Mai 68 est auréolé du parfum des « révolutions » où subitement tout semblait possible. Les réformes sanctionnèrent l’époque suivie par celle des années Giscard. Jusque-là interdites, les radios libres étaient installées dans des lieux incertains avec des antennes improbables. Elles émettaient avec les moyens du bord aussi longtemps que possible avant d’être brouillées. Les prises de paroles dépendaient des convictions d’une bande de doux-dingues émoustillés par l’interdit qui émettaient jusqu’à l’aube en douce, sans être vraiment certains d’être écoutés. Chez l’une d’elles, baptisée Radio Quoi, régnait l’effervescence d’une salle de rédaction avant le bouclage. Indifférentes au tohu-bohu ambiant, les locuteurs et locutrices étaient intarissables, commentaient les dernières nouvelles, proposaient des émissions, des débats ou des interviews.

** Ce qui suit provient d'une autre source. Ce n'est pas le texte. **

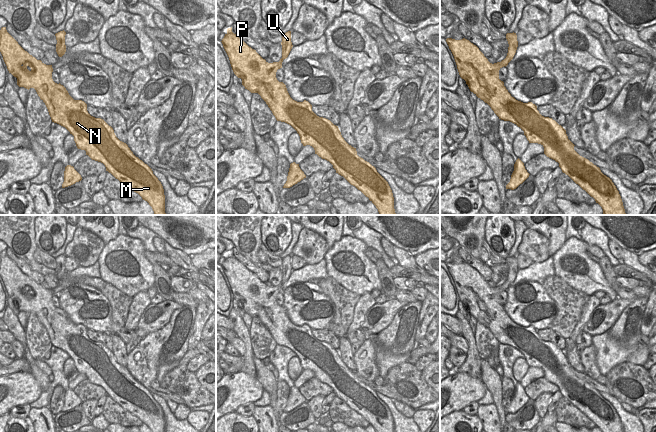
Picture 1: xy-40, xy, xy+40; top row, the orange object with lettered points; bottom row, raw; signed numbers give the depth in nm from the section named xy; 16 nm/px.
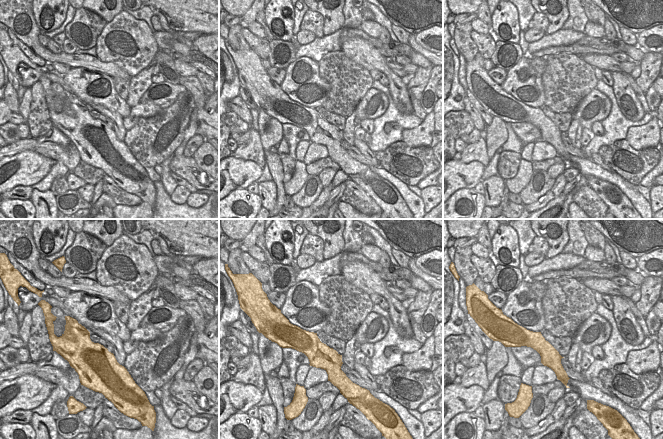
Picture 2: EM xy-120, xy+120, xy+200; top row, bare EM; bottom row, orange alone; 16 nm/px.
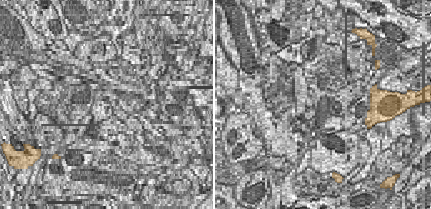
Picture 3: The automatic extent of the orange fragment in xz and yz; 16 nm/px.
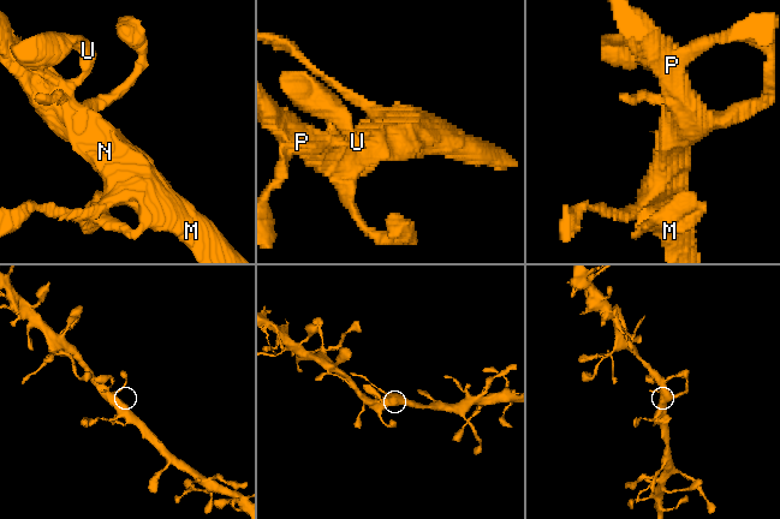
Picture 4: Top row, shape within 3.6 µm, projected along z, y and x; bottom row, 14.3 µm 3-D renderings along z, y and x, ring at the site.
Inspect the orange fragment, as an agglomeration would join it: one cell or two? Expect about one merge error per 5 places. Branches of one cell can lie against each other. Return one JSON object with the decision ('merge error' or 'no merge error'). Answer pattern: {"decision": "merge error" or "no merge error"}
{"decision": "no merge error"}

Mai 1981, marque le début des années Mitterrand. La gauche au pouvoir, enfin ! Tout redevient possible. On se réjouit des mesures politiques et sociales nombreuses, prises en un temps record. Nationalisations, cinquième semaine de congés payés, abolition de la peine de mort…

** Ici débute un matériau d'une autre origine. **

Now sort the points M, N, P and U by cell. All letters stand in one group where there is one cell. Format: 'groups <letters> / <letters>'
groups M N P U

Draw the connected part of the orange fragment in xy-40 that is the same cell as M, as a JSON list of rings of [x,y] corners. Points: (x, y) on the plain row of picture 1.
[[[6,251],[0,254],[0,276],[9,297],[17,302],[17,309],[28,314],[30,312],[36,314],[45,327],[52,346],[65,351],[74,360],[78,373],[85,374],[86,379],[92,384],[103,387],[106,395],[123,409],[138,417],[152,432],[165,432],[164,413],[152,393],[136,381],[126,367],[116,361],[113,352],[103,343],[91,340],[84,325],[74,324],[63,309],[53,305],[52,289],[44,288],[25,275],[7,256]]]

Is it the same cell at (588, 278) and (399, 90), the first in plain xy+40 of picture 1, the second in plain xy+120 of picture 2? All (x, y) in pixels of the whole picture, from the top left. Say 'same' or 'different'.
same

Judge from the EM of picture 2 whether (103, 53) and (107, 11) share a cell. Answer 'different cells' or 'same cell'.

Et voici que les ondes sont libérées. Une loi autorise provisoirement les radios privées locales sans publicité. On peut dorénavant émettre en toute liberté. La dérogation est transitoire, le temps de répertorier les radios.
David Lescot s’inspire des créateurs des radios libres de l’époque et imagine l’épopée de deux d’entre elles, Radio Quoi et Radio Vox. En 1982, Radio Vox est sur la liste des radios devenues « radios locales privées », contrairement à Radio Quoi. Sa seule option est de s’unir à Radio Vox, partageant ainsi avec elle les tranches horaires. Les animateurs de Radio Quoi sont les héritiers des anarchistes de 68. Le créateur de Radio Vox, est axé sur le principe professionnel de l’entreprise. Insupportable dirigeant, son ambition est immense. Les animateurs discutent, se disputent et fument comme des pompiers. L’ambiance est survoltée. Les débats échevelés ont l’engagement fiévreux de ceux qui ne durent qu’un temps. La radio se veut « branchée », avec des rythmes musicaux nouveaux. Mais la reprise en main du gouvernement Mitterrand calme les enthousiasmes. La joyeuse utopie a le parfum de la trahison. Comme en 68, la parenthèse se referme.

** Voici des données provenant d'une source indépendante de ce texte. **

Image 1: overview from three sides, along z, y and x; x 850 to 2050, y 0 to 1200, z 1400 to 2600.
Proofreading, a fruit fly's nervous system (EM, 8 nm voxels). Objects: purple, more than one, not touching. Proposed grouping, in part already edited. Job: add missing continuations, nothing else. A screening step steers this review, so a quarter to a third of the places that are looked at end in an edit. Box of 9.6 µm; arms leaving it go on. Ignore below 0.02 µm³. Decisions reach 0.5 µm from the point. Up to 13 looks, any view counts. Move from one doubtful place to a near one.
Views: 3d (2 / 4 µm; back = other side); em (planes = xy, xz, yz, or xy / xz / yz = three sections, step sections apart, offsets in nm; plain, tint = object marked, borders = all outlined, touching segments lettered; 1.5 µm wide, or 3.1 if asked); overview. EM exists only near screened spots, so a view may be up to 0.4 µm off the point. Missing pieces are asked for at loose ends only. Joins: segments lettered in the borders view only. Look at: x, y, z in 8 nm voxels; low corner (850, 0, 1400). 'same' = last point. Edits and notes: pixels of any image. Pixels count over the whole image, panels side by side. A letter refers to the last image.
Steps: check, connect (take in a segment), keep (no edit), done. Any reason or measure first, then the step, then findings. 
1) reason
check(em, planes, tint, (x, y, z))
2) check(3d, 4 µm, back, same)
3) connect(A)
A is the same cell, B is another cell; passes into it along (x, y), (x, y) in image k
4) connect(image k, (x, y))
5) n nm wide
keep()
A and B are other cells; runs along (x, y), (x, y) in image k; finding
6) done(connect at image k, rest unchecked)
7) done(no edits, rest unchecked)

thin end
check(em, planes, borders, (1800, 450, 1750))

Ce laps de temps de folie douce est brillamment illustré, mis en scène et interprété dans un espace bi-frontal, avec au centre le décor d’une pièce miteuse pour Radio Quoi et d’un studio plus élaboré pour Radio Vox dont le patron a l’inénarrable dégaine du truculent Christian Hecq. Le public enveloppe du regard la scène où huit comédiens, vêtus de costumes des années 80, débattent, chantent, font la fête et se lancent même dans un rap endiablé pour interpréter au moins seize rôles. La troupe de la Comédie-Française en plein délire sait vraiment tout faire. Incroyable !
« Souvenir, souvenir » pour les anciens, une découverte pour les jeunes, l’enthousiasme est général. M-P.P. Comédie-Française - Théâtre du Vieux-Colombier 6e.